The 16th Empire Awards ceremony (officially known as the Jameson Empire Awards), presented by the British film magazine Empire, honored the best films of 2010 and took place on 27 March 2011 at the Grosvenor House Hotel in London, England. During the ceremony, Empire presented Empire Awards in 11 categories as well as three honorary awards. Irish comedian Dara Ó Briain hosted the show for the third consecutive year. The awards were sponsored by Jameson Irish Whiskey for the third consecutive year.

In related events, Empire and Jameson Irish Whiskey held the 2nd Done In 60 Seconds Competition Global Final on 25 March 2011 at the London Film Museum, London, England. The team of judges consisted of Empire editor-in-chief Mark Dinning, Irish actor and comedian Chris O'Dowd and English director Neil Marshall, which selected from a shortlist of 24 nominees the five Done In 60 Seconds Award finalists that were invited to the Empire Awards where the winner was announced.

- Tasks to carry out
1. Could you switch "ceremony" to "event" in the Empire Awards passage and give it again, starting at "The 16th Empire" and ending at "Whiskey for the third consecutive year."?
2. Would you continue the Empire Awards passage from its final sentence onward?

- Provided data
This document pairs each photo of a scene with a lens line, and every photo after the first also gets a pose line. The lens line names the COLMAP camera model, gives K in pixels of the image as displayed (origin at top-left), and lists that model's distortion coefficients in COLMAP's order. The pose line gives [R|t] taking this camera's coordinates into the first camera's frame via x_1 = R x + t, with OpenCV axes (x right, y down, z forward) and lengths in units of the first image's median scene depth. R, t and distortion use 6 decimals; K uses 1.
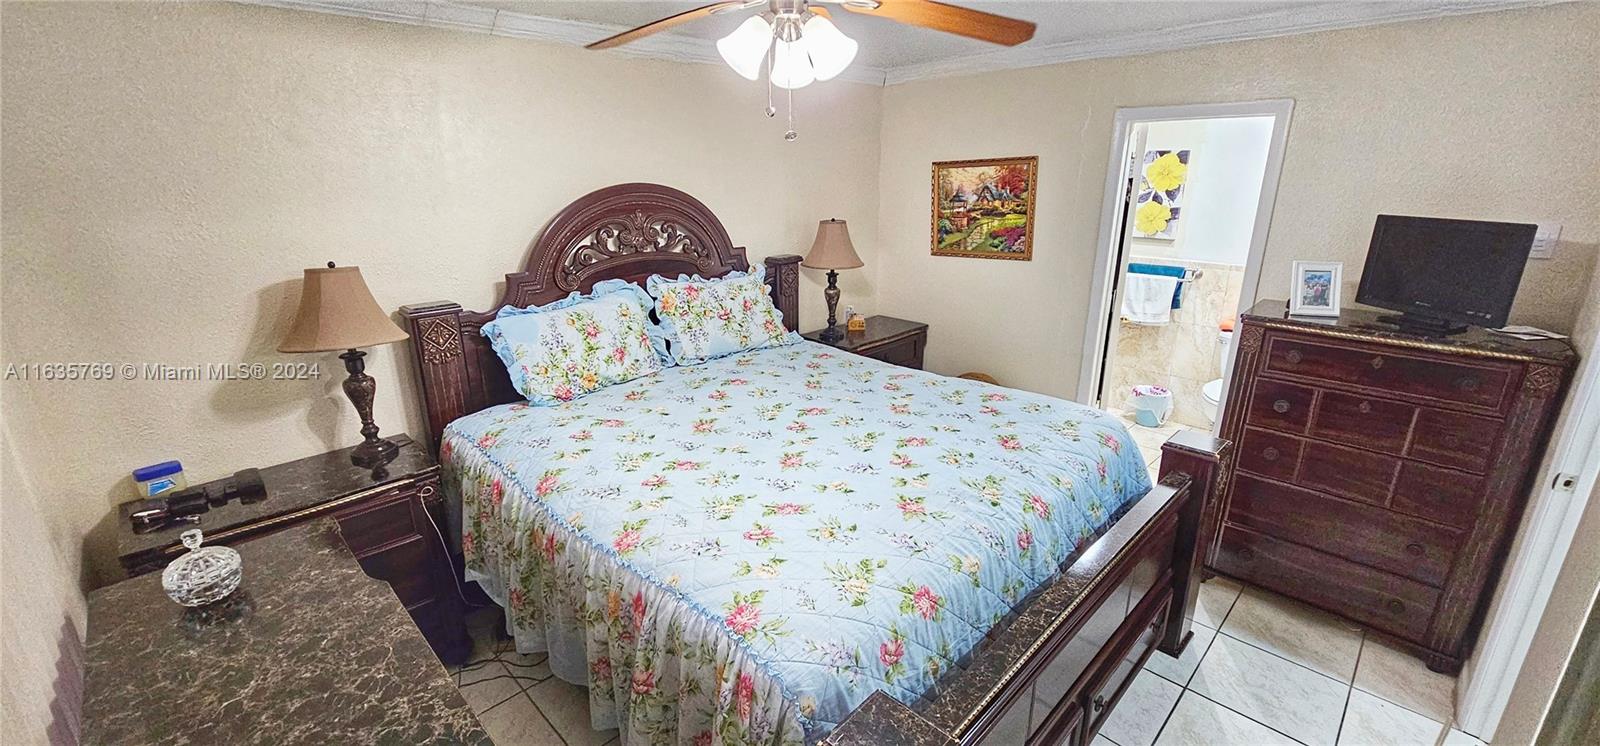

- Answers for each item
1.
The 16th Empire Awards event (officially known as the Jameson Empire Awards), presented by the British film magazine Empire, honored the best films of 2010 and took place on 27 March 2011 at the Grosvenor House Hotel in London, England. During the event, Empire presented Empire Awards in 11 categories as well as three honorary awards. Irish comedian Dara Ó Briain hosted the show for the third consecutive year. The awards were sponsored by Jameson Irish Whiskey for the third consecutive year.

2.
Kick-Ass won two awards including Best British Film. Other winners included The Girl with the Dragon Tattoo also with two awards and Four Lions, Harry Potter and the Deathly Hallows – Part 1, Inception, Let Me In, Scott Pilgrim vs. the World, The King's Speech and The Last Exorcism with one. Keira Knightley received the Empire Hero Award, Gary Oldman received the Empire Icon Award and Edgar Wright received the Empire Inspiration Award. Maeve Stam from the Netherlands won the Done In 60 Seconds Award for her 60-second film version of 127 Hours.

Winners and nominees
Winners are listed first and highlighted in boldface.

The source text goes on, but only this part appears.